Au siècle dernier, le latin était la langue universelle de l'Europe. C'est dans cette langue morte que se faisaient la correspondance entre les gens instruits et même entre les marchands et les hommes d'affaires, ainsi que la conversation entre des étrangers et des voyageurs. Au siècle actuel, le latin a été généralement mis de côté et le français a pris sa place, mais il n'est pas encore universellement établi et, à ce qu'il paraît, il n'est pas probable qu'il le sera.
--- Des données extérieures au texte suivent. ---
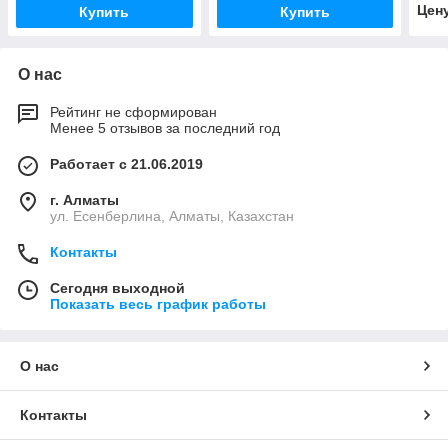
Цен
Купить
Купить
О нас
Рейтинг не сформирован
Менее 5 отзывов за последний год
Работает с 21.06.2019
г. Алматы
ул. Есенберлина, Алматы, Казахстан
Контакты
Сегодня выходной
Показать весь график работы
О нас
Контакты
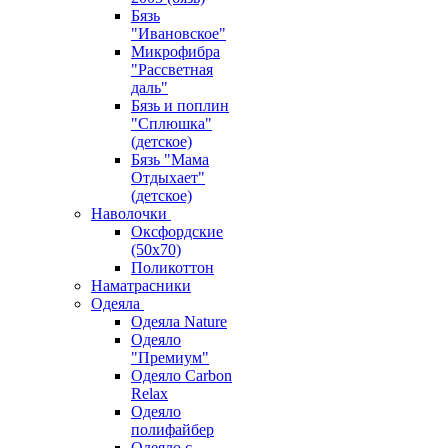
Бязь
"Ивановское"
Микрофибра
"Рассветная
даль"
Бязь и поплин
"Сплюшка"
(детское)
Бязь "Мама
Отдыхает"
(детское)
Наволочки
Оксфордские
(50х70)
Поликоттон
Наматрасники
Одеяла
Одеяла Nature
Одеяло
"Премиум"
Одеяло Carbon
Relax
Одеяло
полифайбер
Одеяло с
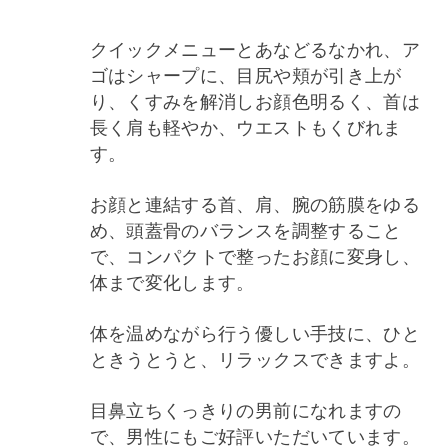
クイックメニューとあなどるなかれ、ア
ゴはシャープに、目尻や頬が引き上が
り、くすみを解消しお顔色明るく、首は
長く肩も軽やか、ウエストもくびれま
す。
お顔と連結する首、肩、腕の筋膜をゆる
め、頭蓋骨のバランスを調整すること
で、コンパクトで整ったお顔に変身し、
体まで変化します。
体を温めながら行う優しい手技に、ひと
ときうとうと、リラックスできますよ。
目鼻立ちくっきりの男前になれますの
で、男性にもご好評いただいています。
L'anglais est destiné, au cours du prochain siècle et des siècles suivants, à être plus généralement la langue du monde que ne l'était le latin au siècle dernier ou le français actuellement. La raison de cela en est évidente: l'accroissement de la population en Amérique ainsi que l'universalité de ses rapports et de ses liens avec les différentes nations feront que, grâce à l'influence, limitée ou grande, de l'Angleterre dans le monde, l'usage général de l'anglais s'imposera, et cela, malgré tous les obstacles qui leur seraient peut-être opposés.

Il est inutile d'aller plus loin dans l'exposé des motifs pour lesquels les citoyens américains doivent dès maintenant réfléchir sur cette question; ils seront, bien entendu, présentés au Congrès d'une manière plus détaillée que j'ai pu le faire ici. Je soumettrai donc à l'attention du Congrès l'opportunité et le projet de fonder, sous son autorité, une société nommée «Académie américaine pour l'amélioration, le perfectionnement et la préservation de l'anglais». L'autorité du Congrès s'avère indispensable pour assurer à cette société une réputation, une influence et un pouvoir dans tous les États et auprès des différentes nations. Le nombre de membres qui composeront cette académie, le mode de nomination de ceux-ci, à savoir si chaque État sera représenté par un certain nombre de membres et aura le pouvoir de les nommer, ou si c'est le Congrès lui-même qui désignera les membres de l'Académie, ou bien si après les premières nominations la société remplira elle-même les postes disponibles; toutes ces questions et bien d'autres seront facilement réglées par le Congrès.

La société devra posséder une bibliothèque comprenant une collection complète de tous les ouvrages présentant tous les types de langues, modernes comme anciennes. On devra disposer de fonctionnaires et prévoir d'autres frais qui rendront la présence de quelques petits fonds nécessaires et indispensables. Sur recommandation du Congrès, la législature de chaque État de la Confédération promulguera volontiers une loi faisant de cette société une instance politique; elle pourrait alors intenter des procès ou être poursuivie elle-même en justice; elle pourra également détenir une propriété, immobilière ou privée, d'une valeur limitée dans cet État.